A grassed section of Sydney’s Taylor Square was also planted with dozens of rainbow flags to protest the removal.

By Saturday there were dozens of copycat chalk rainbow crossings across Sydney– with shelves cleared of chalk in many inner city stores.

Photos of rainbow chalk crossings were sent by copycats to a Facebook page created by the makers of the original crossing, brother and sister James and Kelly Brechney.

That page now has over 8,000 supporters. The petition to keep the Oxford Street crossing had received nearly 16,000 signatures but the NSW Government ignored it.
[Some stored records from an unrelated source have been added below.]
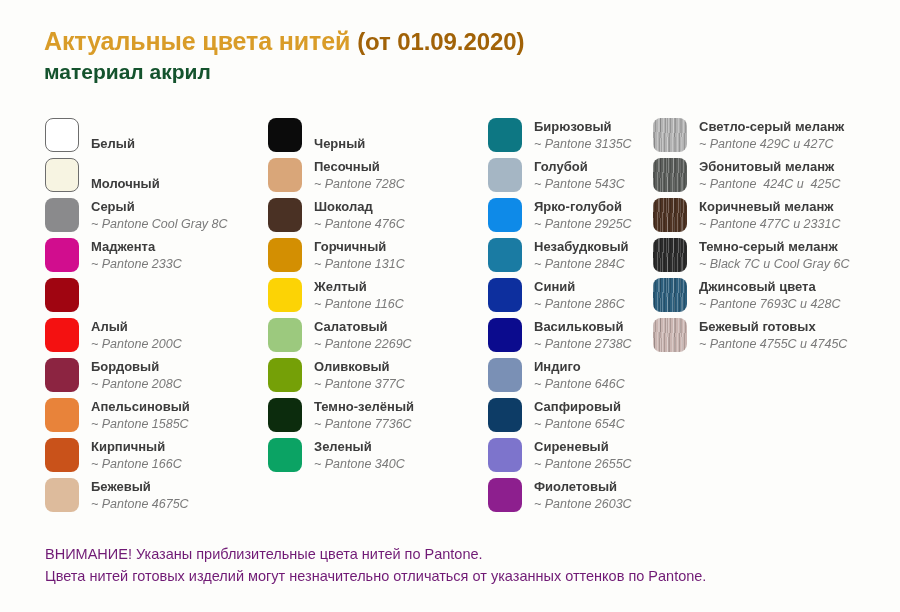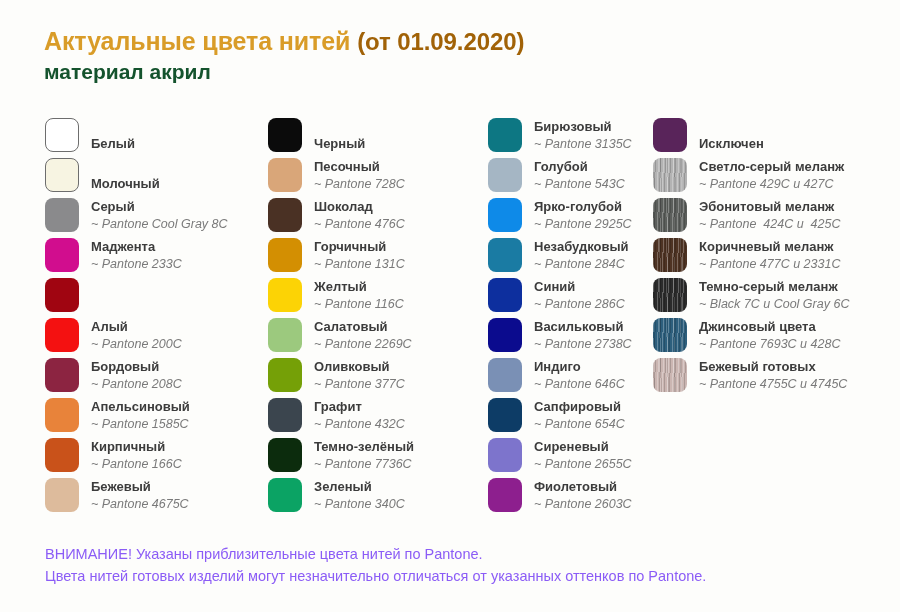--- a/index.html
+++ b/index.html
@@ -387,12 +387,6 @@
       </div>
     <div class="col col-3">
         <div class="row">
-          <div class="swatch" style="background: rgb(89, 36, 90);"></div>
-          <div class="labels">
-            <div class="name">Исключен</div>
-          </div>
-        </div>
-        <div class="row">
           <div class="swatch melange" style="background: rgb(179, 179, 179);"></div>
           <div class="labels">
             <div class="name">Светло-серый меланж</div>

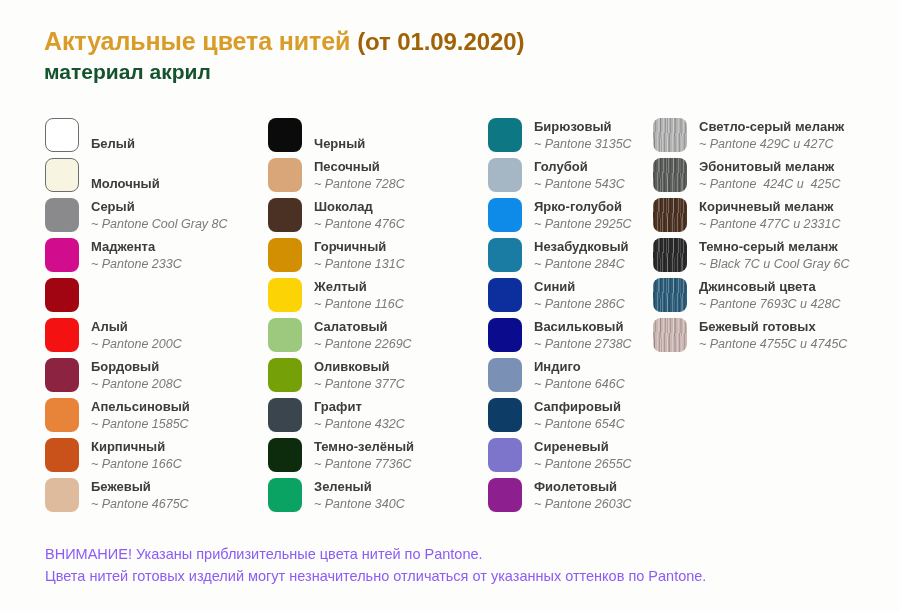--- a/index.html
+++ b/index.html
@@ -292,13 +292,6 @@
           </div>
         </div>
         <div class="row">
-          <div class="swatch" style="background: rgb(59, 69, 78);"></div>
-          <div class="labels">
-            <div class="name">Графит</div>
-            <div class="pantone">~ Pantone 432C</div>
-          </div>
-        </div>
-        <div class="row">
           <div class="swatch" style="background: rgb(12, 44, 13);"></div>
           <div class="labels">
             <div class="name">Темно-зелёный</div>

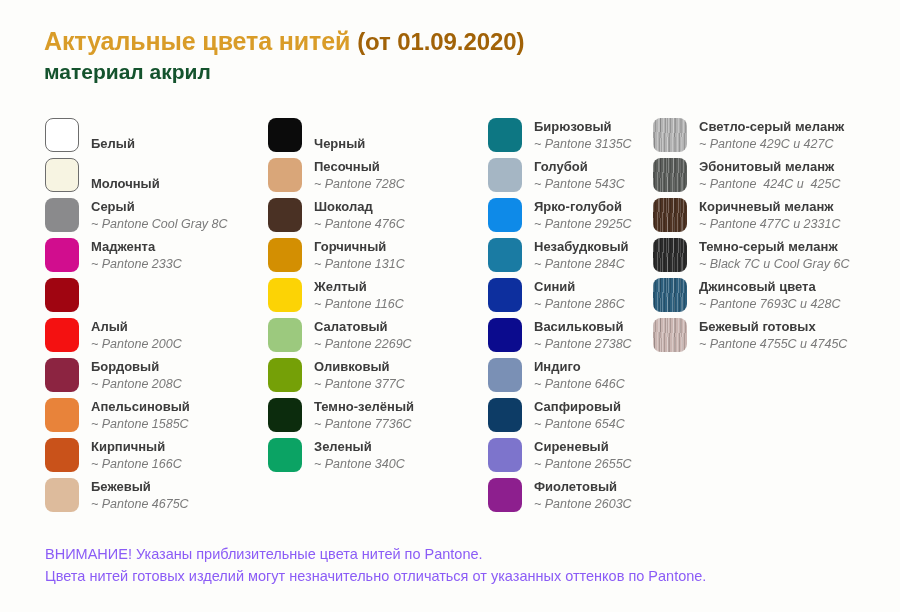--- a/index.html
+++ b/index.html
@@ -157,7 +157,7 @@
   }
   .footer-line {
     font-size: 14.5px;
-    color: #8b5cf6;
+    color: #701a75;
     line-height: 22px;
     white-space: nowrap;
   }

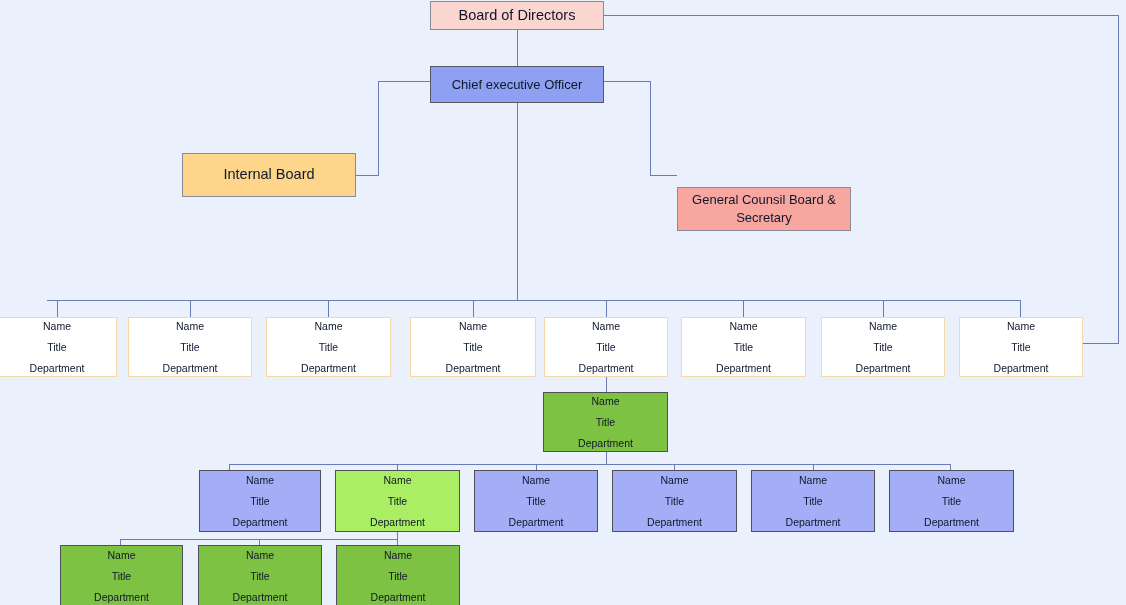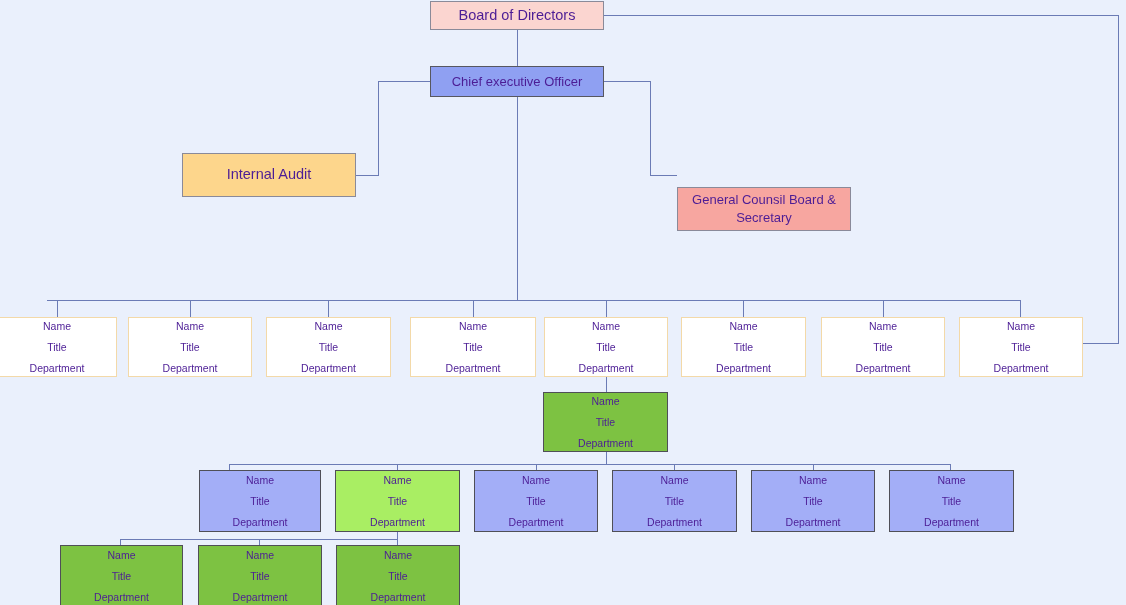--- a/index.html
+++ b/index.html
@@ -31,7 +31,7 @@
     align-items: center;
     justify-content: center;
     text-align: center;
-    color: #4c1d95;
+    color: #0f172a;
     line-height: 1.35;
     z-index: 2;
   }

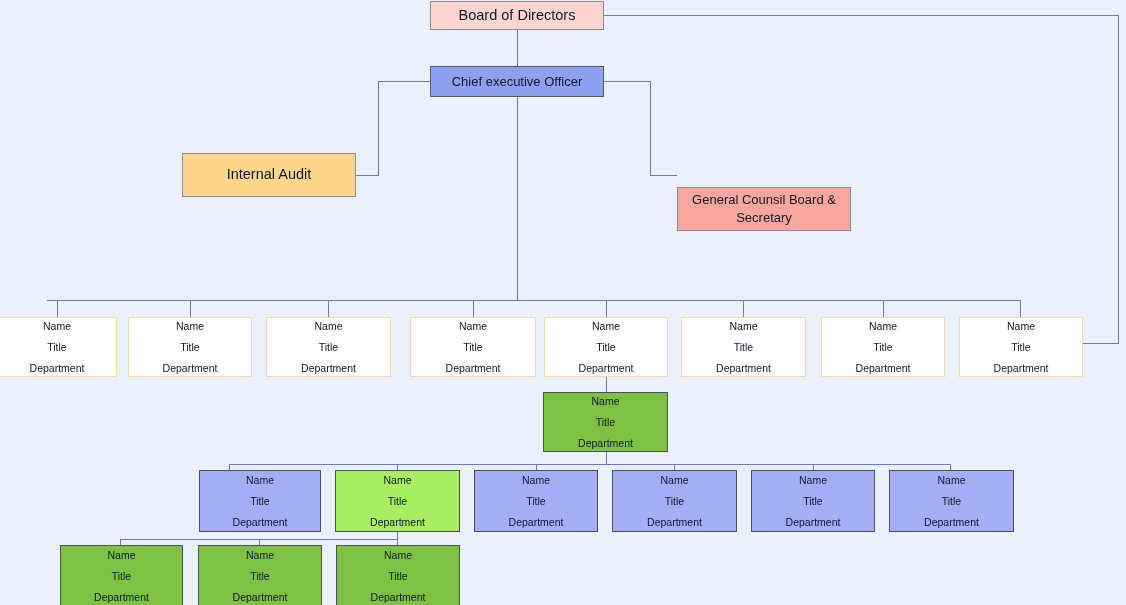--- a/index.html
+++ b/index.html
@@ -89,7 +89,7 @@
       <div class="node v-pink fs-15" style="left: 430px; top: 1px; width: 174px; height: 29px;">
         <span class="ln">Board of Directors</span>
       </div>
-      <div class="node v-blue fs-13" style="left: 430px; top: 66px; width: 174px; height: 31px;">
+      <div class="node v-blue fs-13" style="left: 430px; top: 66px; width: 174px; height: 37px;">
         <span class="ln">Chief executive Officer</span>
       </div>
       <div class="node v-orange fs-15" style="left: 182px; top: 153px; width: 174px; height: 44px;">

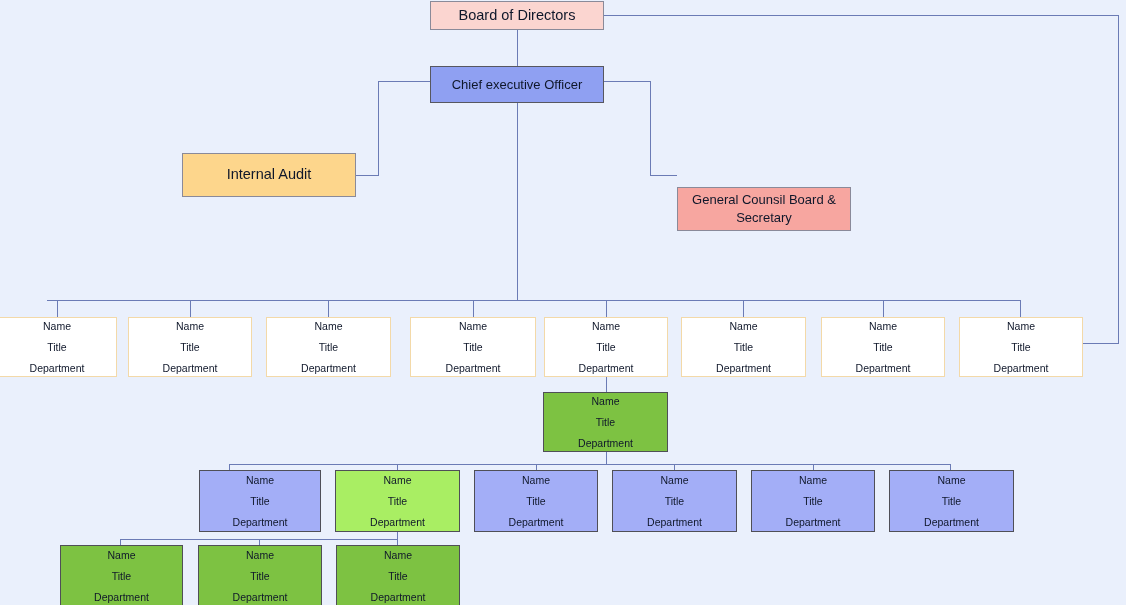--- a/index.html
+++ b/index.html
@@ -93,7 +93,7 @@
         <span class="ln">Chief executive Officer</span>
       </div>
       <div class="node v-orange fs-15" style="left: 182px; top: 153px; width: 174px; height: 44px;">
-        <span class="ln">Internal Audit</span>
+        <span class="ln">Internal Board</span>
       </div>
       <div class="node v-salmon fs-13" style="left: 677px; top: 153px; width: 174px; height: 44px; margin-top: 34px;">
         <span class="ln">General Counsil Board &amp; Secretary</span>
Chalk rainbow crossings have appeared as far a field as Kenya and Phoenix, Arizona, in New South Wales rural centers and across state lines in Queensland, Victoria and Western Australia.

One brave group of protesters even turned the footpath outside the building where NSW Roads Minister Duncan Gay works into a rainbow chalk crossing.

Minister Gay is the man who had the ultimate say on whether the Oxford Street crossing would stay but he refused to relent in his plans for its removal – saying it posed a potential hazard as people had stopped to photograph themselves on the crossing when traffic was stopped at the lights.

New chalk crossings have continued to appear today and many sympathetic businesses have marked the pavement outside their shops, bars and restaurants to show support for the return of the original crossing.

Many people turned to social media to write how neighbours they had never met before who had spontaneously chipped in to help were now their friends.

‘We met more of our neighbours in an hour while making this than we have over the past six months living here,’ wrote Camperdown resident Munir Kotadia.

The Oxford Street crossing cost $75,000 to install and $30,000 to tear up. The chalk ones will just wash away with the rain.